::: Text to read

Someone dies in a national park. Now what?
Popular Science...
Randi Minetor has written nine books about people dying in national parks. Needless to say, she has a lot of thoughts about it.
“A lot of people go to national parks to challenge themselves, to try things they have never tried before,” she tells Popular Science. “They’ll take a course in canyoneering or hire a guide to go up a mountain; they’ll push themselves in ways they haven’t before. Not everyone can do those things,” she warns. “Just because you want to do it doesn’t mean you can.”
It’s excellent advice that doesn’t always get followed. Yet the number of people who die in national parks each year is smaller than you might expect. Across all national parks, the National Park Service reports an average of 358 deaths per year.
“The parks work very, very hard to prevent people from getting killed,” she says, with robust search and rescue teams.
When a visitor does die, the work for rangers is far from over.
The hasty search
The moment a visitor goes missing or needs help, rangers move fast, says Minetor.
“When somebody reports that someone’s in trouble, that immediately puts a process into action in the park,” she says. “You’ve got to tell people where you’re going, so that if anything happens, they know where to look.” Although rules vary by park, visitors are strongly encouraged to share their itineraries before heading into remote or backcountry trails.
Some people resist even that basic step, Minetor says. “Some people are ‘too cool’ to talk to a ranger or to sign a registry,” she says. “They’re the people who are never going to be found.”
One of the first steps the park will take when someone is reported missing is to conduct what is called a “hasty search,” although Minetor emphasizes that this step is neither rushed nor perfunctory.
“It’s called this because they do it right away. Two or three rangers will go out and walk the trail and see if they find anything on the ground that tells them where this person is—a footprint, candy wrapper, anything that will give them an idea,” she says. “Very often, that person is then found through the hasty search.”

::::::
::: Extracted entries

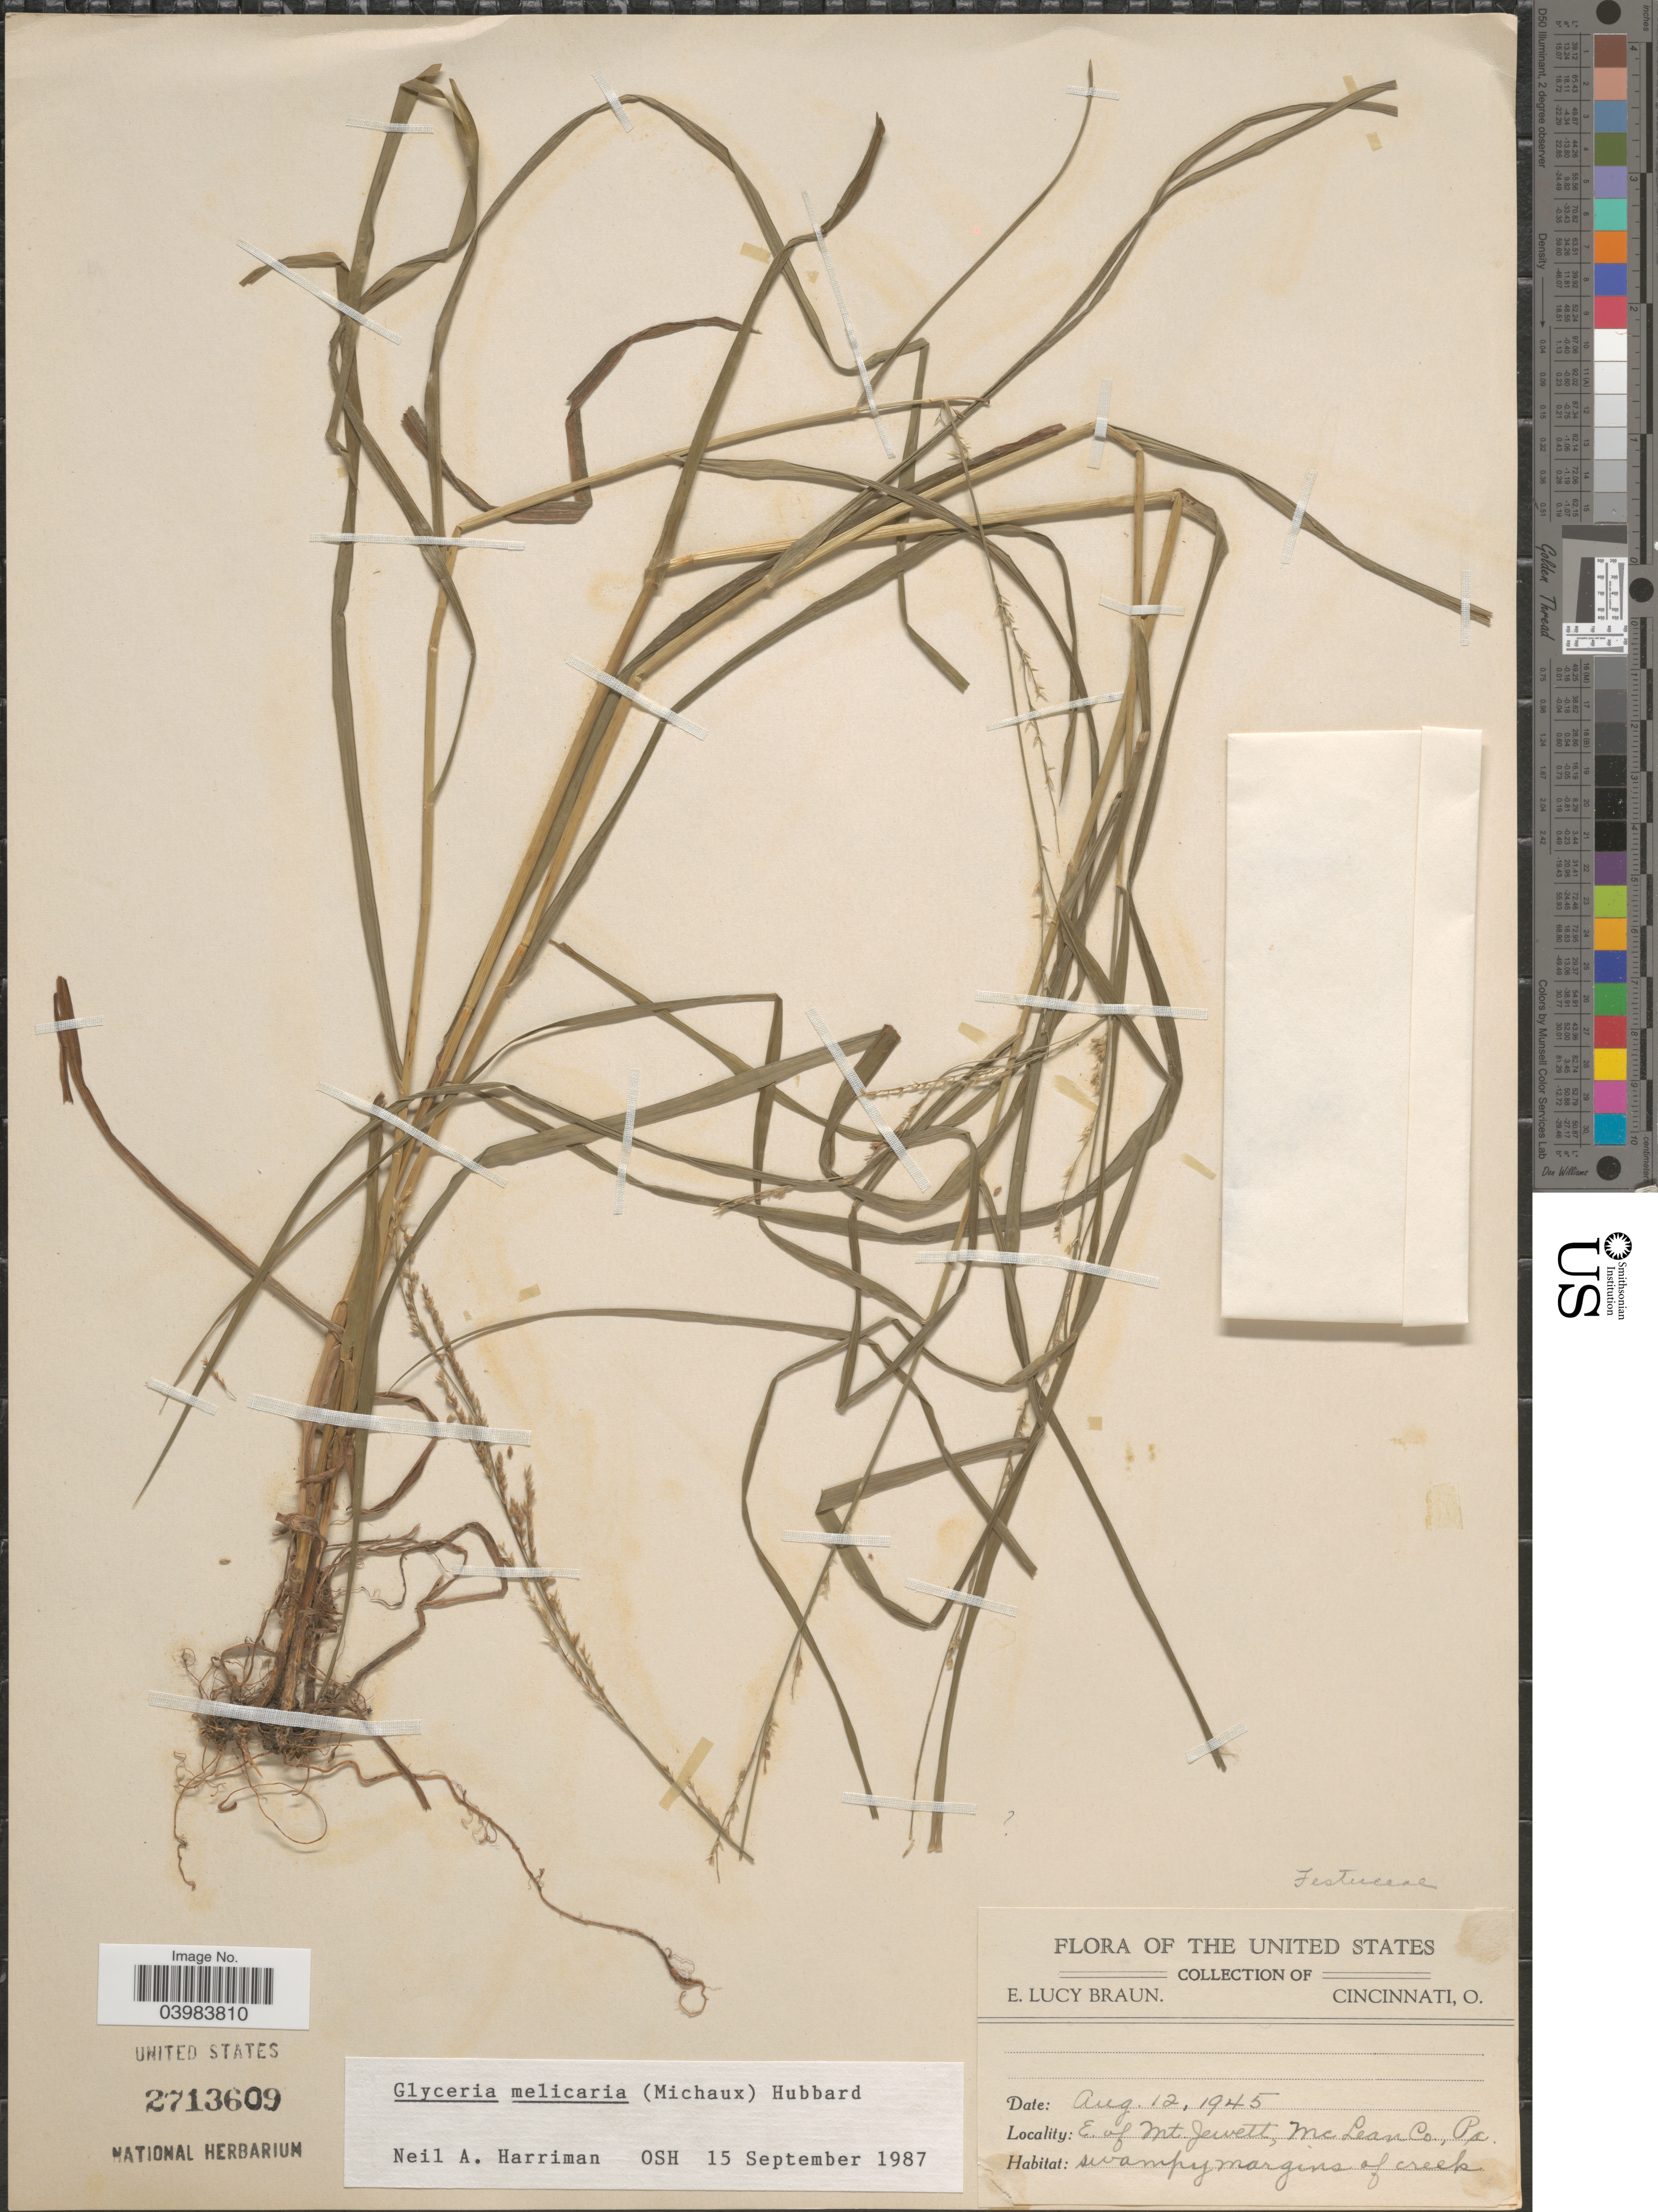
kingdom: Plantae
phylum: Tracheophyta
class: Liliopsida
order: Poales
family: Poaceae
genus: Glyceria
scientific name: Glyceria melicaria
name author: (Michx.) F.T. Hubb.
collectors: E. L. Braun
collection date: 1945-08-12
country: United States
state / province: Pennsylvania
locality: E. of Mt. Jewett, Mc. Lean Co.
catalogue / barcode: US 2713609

::::::
::: Extracted entries

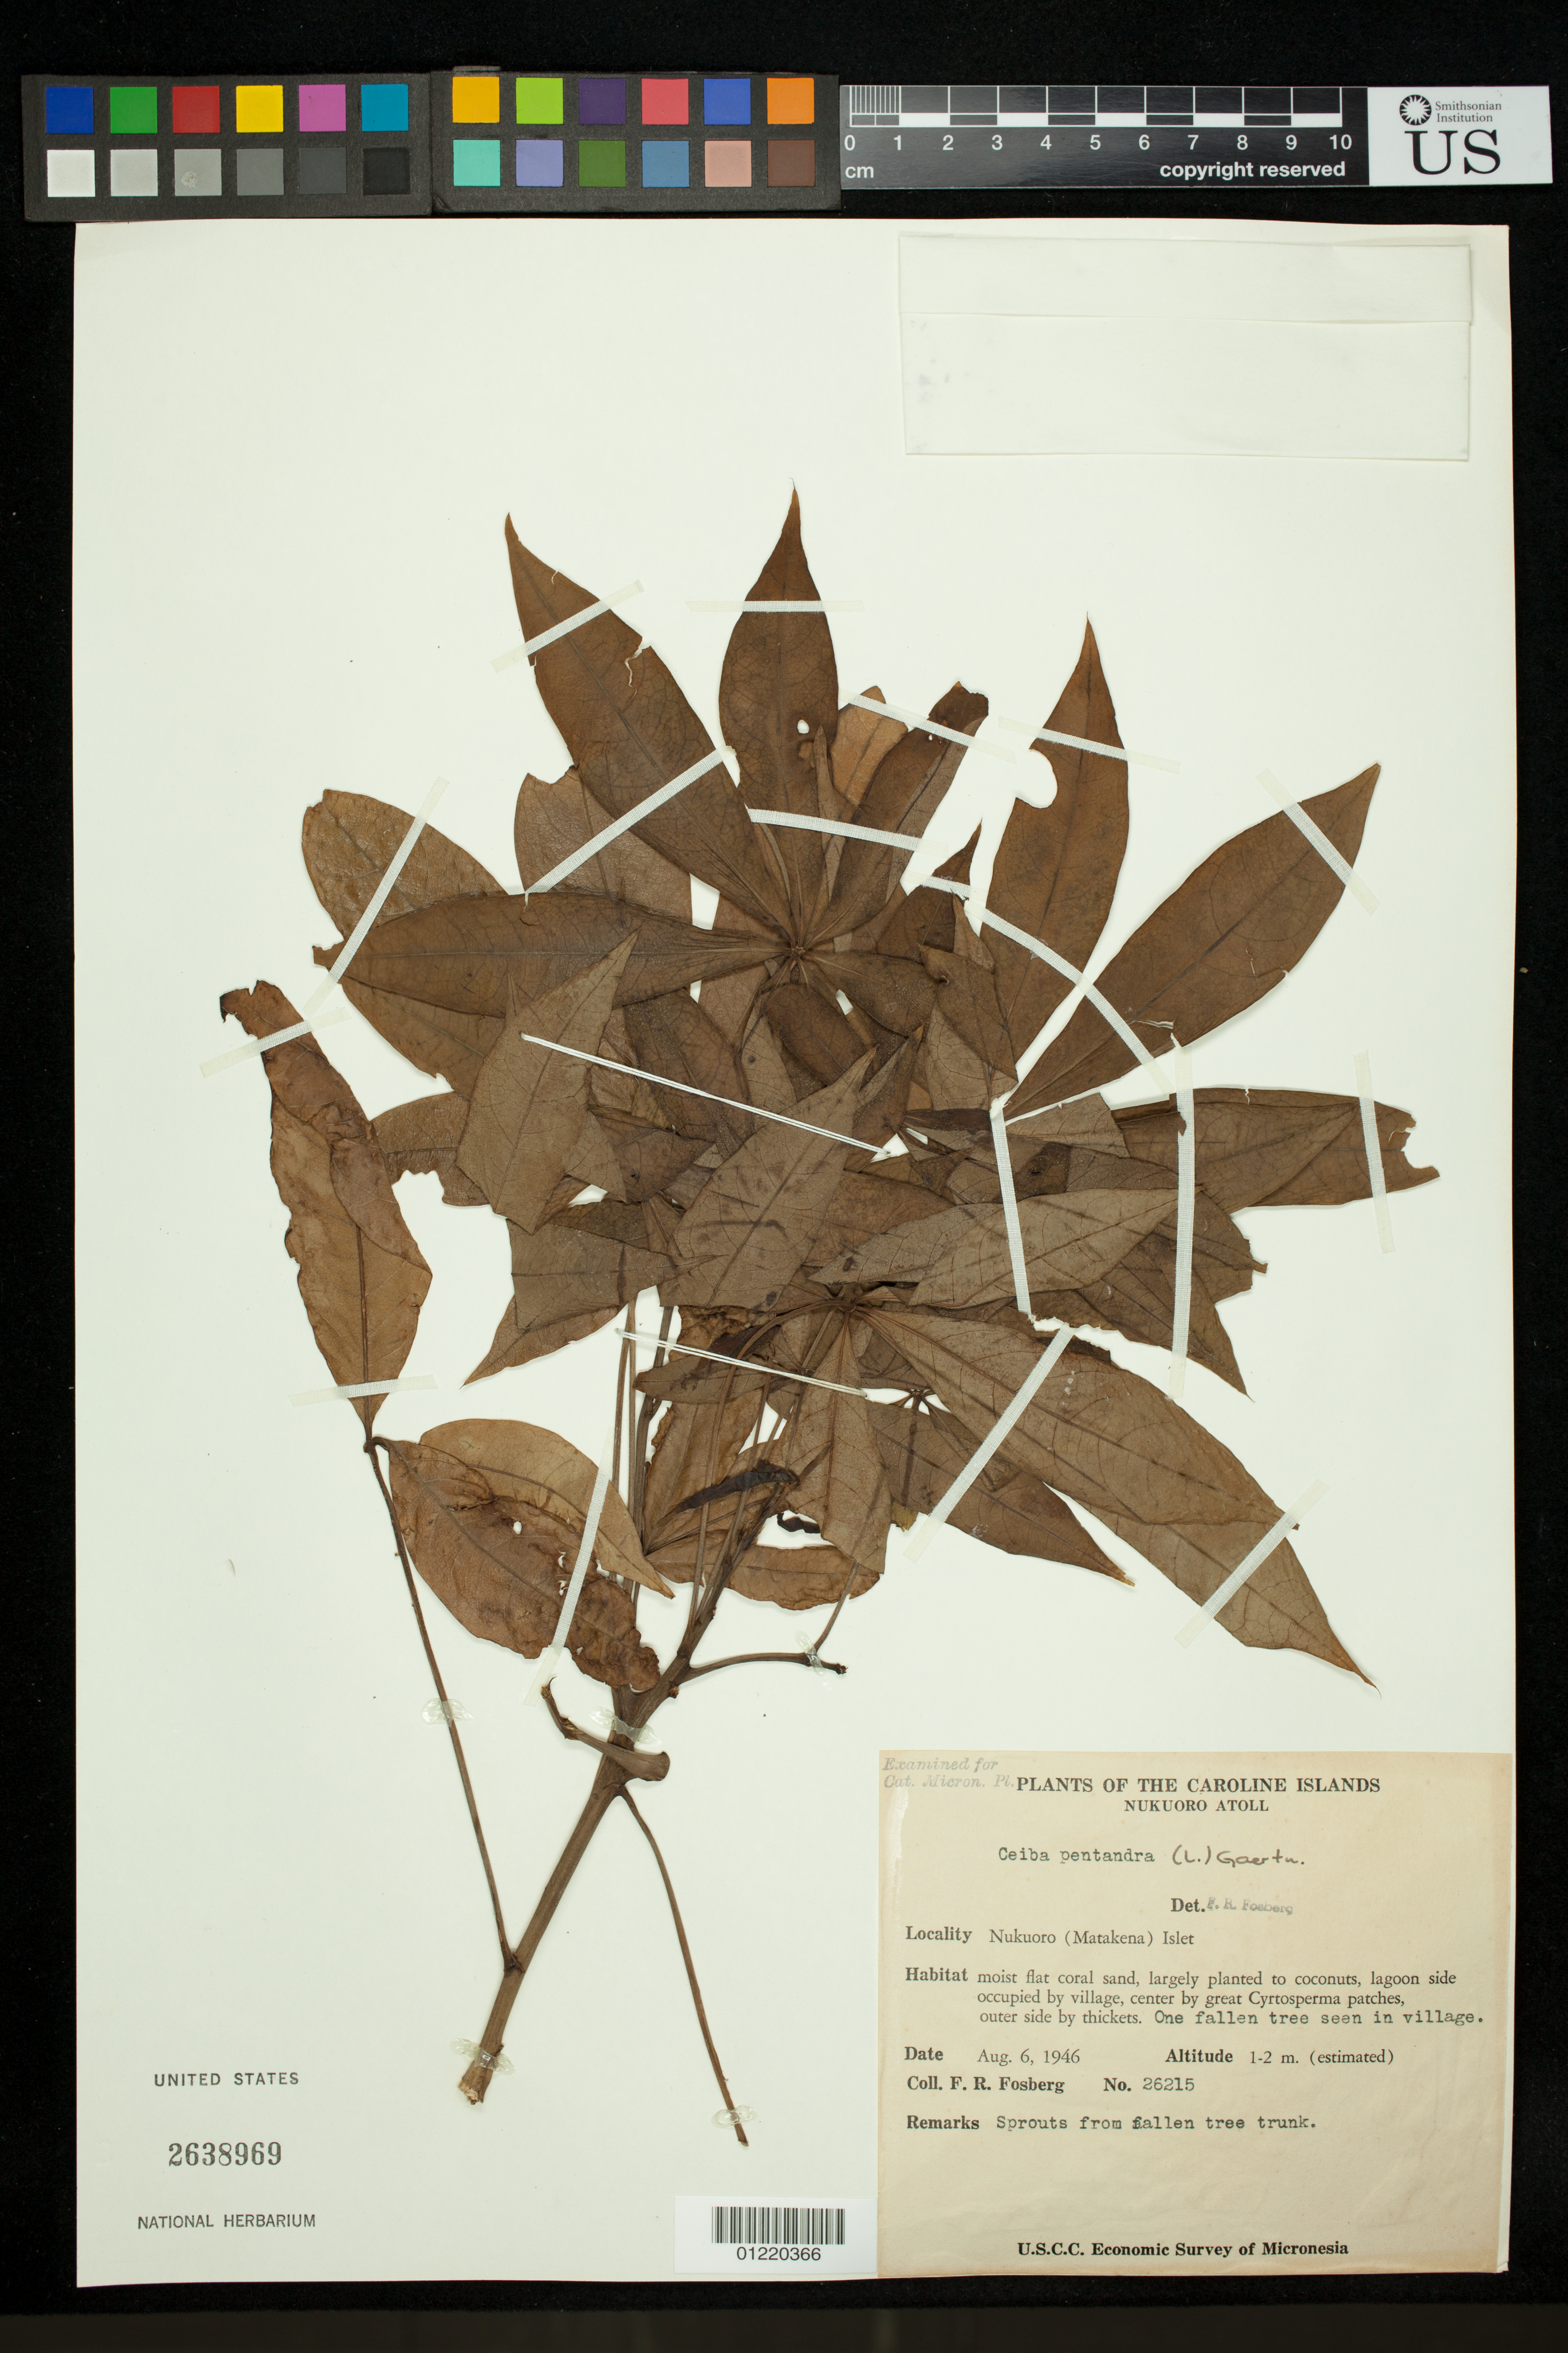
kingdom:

::::::

### Stated exercise
Copy out in full the article on deaths in national parks, word for word.

### Task output
Someone dies in a national park. Now what?
Popular Science...
Randi Minetor has written nine books about people dying in national parks. Needless to say, she has a lot of thoughts about it.
“A lot of people go to national parks to challenge themselves, to try things they have never tried before,” she tells Popular Science. “They’ll take a course in canyoneering or hire a guide to go up a mountain; they’ll push themselves in ways they haven’t before. Not everyone can do those things,” she warns. “Just because you want to do it doesn’t mean you can.”
It’s excellent advice that doesn’t always get followed. Yet the number of people who die in national parks each year is smaller than you might expect. Across all national parks, the National Park Service reports an average of 358 deaths per year.
“The parks work very, very hard to prevent people from getting killed,” she says, with robust search and rescue teams.
When a visitor does die, the work for rangers is far from over.
The hasty search
The moment a visitor goes missing or needs help, rangers move fast, says Minetor.
“When somebody reports that someone’s in trouble, that immediately puts a process into action in the park,” she says. “You’ve got to tell people where you’re going, so that if anything happens, they know where to look.” Although rules vary by park, visitors are strongly encouraged to share their itineraries before heading into remote or backcountry trails.
Some people resist even that basic step, Minetor says. “Some people are ‘too cool’ to talk to a ranger or to sign a registry,” she says. “They’re the people who are never going to be found.”
One of the first steps the park will take when someone is reported missing is to conduct what is called a “hasty search,” although Minetor emphasizes that this step is neither rushed nor perfunctory.
“It’s called this because they do it right away. Two or three rangers will go out and walk the trail and see if they find anything on the ground that tells them where this person is—a footprint, candy wrapper, anything that will give them an idea,” she says. “Very often, that person is then found through the hasty search.”